N° RG 23/04135 - N° Portalis 352J-W-B7H-C3UHV
ORDONNANCE SUR
DEMANDE DE DEUXIÈME PROLONGATION
DE RÉTENTION ADMINISTRATIVE
(Articles L.742-4 et suivants du Code de l'entrée
et du séjour des étrangers et du droit d'asile)
Devant nous, Madame Chouchou BIFFOT, vice-présidente au tribunal judiciaire de Paris chargée des fonctions de juge des libertés et de la détention, assistée de Madame Marion LORENZINI, greffier ;
En présence de Monsieur [H] [L] interprète en langue soninké, serment prêté ; ;
Vu les dispositions des articles L. 742-4 et suivants du Code de l'entrée et du séjour des étrangers et du droit d'asile ;
Vu l'extrait individualisé du registre prévu par l'article L. 744-2 du Code de l'entrée et du séjour des étrangers et du droit d'asile ;
Vu l’obligation de quitter le territoire français assortie d’une interdiction de retour pour une durée de 3 ans en date du 25 novembre 2023, notifiée le 25 novembre 2023 à l’intéressé ;
Vu la décision écrite motivée en date du 25 novembre 2023 par laquelle le préfet a maintenu l'intéressé dans les locaux ne relevant pas de l'administration pénitentiaire à compter du 25 novembre 2023 à 12h25 ;
Attendu que par décision écrite motivée en date du 27 novembre 2023, le juge des libertés et de la détention de Paris a maintenu l’intéressé dans les locaux ne relevant pas de l’administration pénitentiaire jusqu’au 25 Décembre 2023 ;
Attendu que le préfet n’est pas en mesure d’assurer le rapatriement de l’intéressé vers son pays d’origine avant le 25 Décembre 2023 ;
Vu la requête de l'Administration aux fins de prolongation de la rétention administrative réceptionnée par le greffe du Juge des Libertés et de la Détention le 25 décembre 2023.

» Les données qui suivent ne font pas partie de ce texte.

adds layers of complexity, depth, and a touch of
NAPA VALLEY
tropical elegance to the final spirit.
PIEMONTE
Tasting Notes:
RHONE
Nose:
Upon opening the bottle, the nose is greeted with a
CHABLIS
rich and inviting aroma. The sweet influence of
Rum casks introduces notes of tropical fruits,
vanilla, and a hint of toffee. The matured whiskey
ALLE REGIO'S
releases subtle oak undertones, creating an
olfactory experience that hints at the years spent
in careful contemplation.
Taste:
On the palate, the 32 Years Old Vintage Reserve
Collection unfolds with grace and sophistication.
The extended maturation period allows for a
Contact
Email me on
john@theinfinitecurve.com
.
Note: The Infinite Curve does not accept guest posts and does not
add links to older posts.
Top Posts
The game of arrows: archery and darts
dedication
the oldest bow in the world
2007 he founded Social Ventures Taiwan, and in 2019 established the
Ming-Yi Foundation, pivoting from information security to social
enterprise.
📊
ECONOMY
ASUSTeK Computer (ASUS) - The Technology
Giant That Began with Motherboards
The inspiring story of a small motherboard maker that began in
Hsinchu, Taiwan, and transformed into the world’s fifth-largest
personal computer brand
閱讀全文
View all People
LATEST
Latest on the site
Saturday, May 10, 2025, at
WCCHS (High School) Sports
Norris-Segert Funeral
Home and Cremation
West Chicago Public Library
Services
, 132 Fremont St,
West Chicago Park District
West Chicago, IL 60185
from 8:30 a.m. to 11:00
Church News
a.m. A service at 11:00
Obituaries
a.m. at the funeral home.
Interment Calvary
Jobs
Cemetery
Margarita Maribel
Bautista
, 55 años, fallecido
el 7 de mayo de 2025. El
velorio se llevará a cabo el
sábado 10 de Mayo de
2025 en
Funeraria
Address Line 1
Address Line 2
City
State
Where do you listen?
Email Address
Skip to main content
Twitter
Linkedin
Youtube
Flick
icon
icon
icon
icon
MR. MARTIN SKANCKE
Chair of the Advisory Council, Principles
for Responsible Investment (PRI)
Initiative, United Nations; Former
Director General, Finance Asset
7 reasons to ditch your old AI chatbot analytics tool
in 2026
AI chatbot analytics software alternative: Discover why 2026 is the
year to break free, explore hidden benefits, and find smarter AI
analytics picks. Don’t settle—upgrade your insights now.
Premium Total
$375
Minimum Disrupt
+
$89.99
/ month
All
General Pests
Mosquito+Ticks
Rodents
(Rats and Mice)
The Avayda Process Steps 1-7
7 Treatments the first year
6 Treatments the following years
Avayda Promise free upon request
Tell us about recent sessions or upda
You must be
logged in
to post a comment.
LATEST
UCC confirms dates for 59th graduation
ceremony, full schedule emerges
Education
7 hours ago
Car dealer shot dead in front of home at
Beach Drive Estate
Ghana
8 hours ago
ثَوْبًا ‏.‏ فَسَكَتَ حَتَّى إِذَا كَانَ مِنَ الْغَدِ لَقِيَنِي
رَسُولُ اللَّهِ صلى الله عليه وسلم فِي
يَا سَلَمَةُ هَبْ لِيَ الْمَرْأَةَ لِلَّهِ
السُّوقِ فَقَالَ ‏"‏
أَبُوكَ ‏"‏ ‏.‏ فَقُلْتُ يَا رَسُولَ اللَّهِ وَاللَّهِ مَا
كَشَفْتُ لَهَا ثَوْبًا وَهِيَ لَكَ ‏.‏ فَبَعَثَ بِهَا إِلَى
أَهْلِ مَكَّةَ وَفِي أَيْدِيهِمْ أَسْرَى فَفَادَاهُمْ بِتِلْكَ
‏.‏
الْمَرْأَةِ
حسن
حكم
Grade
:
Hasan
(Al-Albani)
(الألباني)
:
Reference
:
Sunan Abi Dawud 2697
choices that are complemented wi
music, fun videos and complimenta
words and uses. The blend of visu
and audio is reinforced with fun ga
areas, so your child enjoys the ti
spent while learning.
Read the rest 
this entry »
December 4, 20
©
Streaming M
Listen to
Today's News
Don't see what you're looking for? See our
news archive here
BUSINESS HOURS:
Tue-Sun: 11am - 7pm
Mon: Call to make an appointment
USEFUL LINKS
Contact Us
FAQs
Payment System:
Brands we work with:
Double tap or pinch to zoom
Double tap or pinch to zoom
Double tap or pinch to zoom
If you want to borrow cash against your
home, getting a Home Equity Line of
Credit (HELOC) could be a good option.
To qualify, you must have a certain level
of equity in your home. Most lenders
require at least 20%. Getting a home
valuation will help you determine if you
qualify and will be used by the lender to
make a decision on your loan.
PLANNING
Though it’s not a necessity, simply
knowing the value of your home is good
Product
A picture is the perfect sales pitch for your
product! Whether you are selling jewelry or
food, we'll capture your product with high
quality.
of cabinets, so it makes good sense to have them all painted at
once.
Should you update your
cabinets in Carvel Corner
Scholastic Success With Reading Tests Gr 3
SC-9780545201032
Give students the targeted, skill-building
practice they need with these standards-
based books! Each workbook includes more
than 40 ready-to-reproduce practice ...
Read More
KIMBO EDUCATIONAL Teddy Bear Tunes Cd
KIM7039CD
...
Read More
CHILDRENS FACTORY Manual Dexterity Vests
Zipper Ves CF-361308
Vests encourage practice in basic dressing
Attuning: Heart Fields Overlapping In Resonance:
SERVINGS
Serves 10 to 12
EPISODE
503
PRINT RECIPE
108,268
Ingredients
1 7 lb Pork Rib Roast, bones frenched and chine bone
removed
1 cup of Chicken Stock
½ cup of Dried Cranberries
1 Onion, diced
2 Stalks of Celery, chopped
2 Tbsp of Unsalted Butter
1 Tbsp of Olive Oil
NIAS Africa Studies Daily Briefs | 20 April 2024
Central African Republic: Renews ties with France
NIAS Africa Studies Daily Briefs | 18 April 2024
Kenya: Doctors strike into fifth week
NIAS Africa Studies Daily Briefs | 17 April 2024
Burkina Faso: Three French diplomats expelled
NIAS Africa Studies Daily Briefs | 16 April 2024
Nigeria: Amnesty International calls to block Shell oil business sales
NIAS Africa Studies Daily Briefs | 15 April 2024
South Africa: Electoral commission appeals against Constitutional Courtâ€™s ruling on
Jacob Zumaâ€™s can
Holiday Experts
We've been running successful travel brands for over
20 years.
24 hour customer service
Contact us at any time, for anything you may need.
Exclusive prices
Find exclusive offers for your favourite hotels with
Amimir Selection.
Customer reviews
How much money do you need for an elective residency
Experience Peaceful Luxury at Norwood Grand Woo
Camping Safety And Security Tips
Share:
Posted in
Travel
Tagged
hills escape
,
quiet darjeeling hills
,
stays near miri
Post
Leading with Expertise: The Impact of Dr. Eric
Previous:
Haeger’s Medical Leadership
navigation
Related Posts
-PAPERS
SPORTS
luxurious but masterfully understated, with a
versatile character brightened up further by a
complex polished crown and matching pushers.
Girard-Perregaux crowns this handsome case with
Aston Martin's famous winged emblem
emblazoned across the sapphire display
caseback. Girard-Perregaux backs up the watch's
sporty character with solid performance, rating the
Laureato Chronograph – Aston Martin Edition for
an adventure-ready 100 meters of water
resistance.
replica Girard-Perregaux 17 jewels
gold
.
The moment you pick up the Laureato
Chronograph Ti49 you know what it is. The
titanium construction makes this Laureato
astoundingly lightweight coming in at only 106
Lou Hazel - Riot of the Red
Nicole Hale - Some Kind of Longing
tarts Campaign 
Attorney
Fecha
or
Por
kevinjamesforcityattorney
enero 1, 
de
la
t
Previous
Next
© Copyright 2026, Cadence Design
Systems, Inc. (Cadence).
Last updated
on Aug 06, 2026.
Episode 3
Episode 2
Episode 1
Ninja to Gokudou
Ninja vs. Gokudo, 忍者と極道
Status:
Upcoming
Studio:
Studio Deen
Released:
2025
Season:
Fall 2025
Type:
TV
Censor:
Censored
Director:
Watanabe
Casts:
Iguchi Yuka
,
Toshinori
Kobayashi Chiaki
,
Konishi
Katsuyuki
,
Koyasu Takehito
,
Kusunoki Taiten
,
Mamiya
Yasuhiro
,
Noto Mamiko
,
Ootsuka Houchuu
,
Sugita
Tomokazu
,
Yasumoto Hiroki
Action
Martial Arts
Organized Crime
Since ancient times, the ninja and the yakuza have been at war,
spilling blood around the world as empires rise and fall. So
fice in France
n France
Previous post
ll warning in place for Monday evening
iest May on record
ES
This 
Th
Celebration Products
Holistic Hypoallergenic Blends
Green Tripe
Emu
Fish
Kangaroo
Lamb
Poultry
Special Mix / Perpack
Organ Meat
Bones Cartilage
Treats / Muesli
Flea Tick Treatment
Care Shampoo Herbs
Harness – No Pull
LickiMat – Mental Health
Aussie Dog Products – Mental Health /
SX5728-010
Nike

Monsieur le préfet, Monsieur le procureur de la République, Monsieur le chef du centre de rétention et l'intéressé ont été avisés dès réception de la requête, de la date et de l'heure de la présente audience par le greffier ;
Avons fait comparaître devant nous,
Monsieur [Z] [S]
né le 18 Juin 1997 à EJAR
de nationalité Mauritanienne,
demeurant 73 rue Ernest Renan
92000 NANTERRE
Après l'avoir avisé de son droit de choisir un avocat ou d'en demander un qui lui sera désigné d'office, en présence de Me Pétra LALEVIC son conseil commis d’office ;
Après lui avoir rappelé les droits qui lui sont reconnus pendant la période de rétention (possibilité de demander l'assistance d'un interprète, d'un conseil ou d'un médecin, de communiquer avec son consulat et avec une personne de son choix) et l'avoir informé des possibilités et des délais de recours contre toutes décisions le concernant ;
En l'absence du procureur de la République avisé ;
Après avoir entendu Maître Alexis NDIAYE, pour le cabinet ACTIS AVOCAT, représentant la préfecture du Val de Marne, et le conseil de l’intéressé sur le fond ;
L’intéressé a déclaré : je confirme mon identité et ma nationalité. Moi je ne veux pas retourner au centre de rétention administrative. Je n’ai pas manqué de respect à qui que ce soit. Je n’ai rien fait.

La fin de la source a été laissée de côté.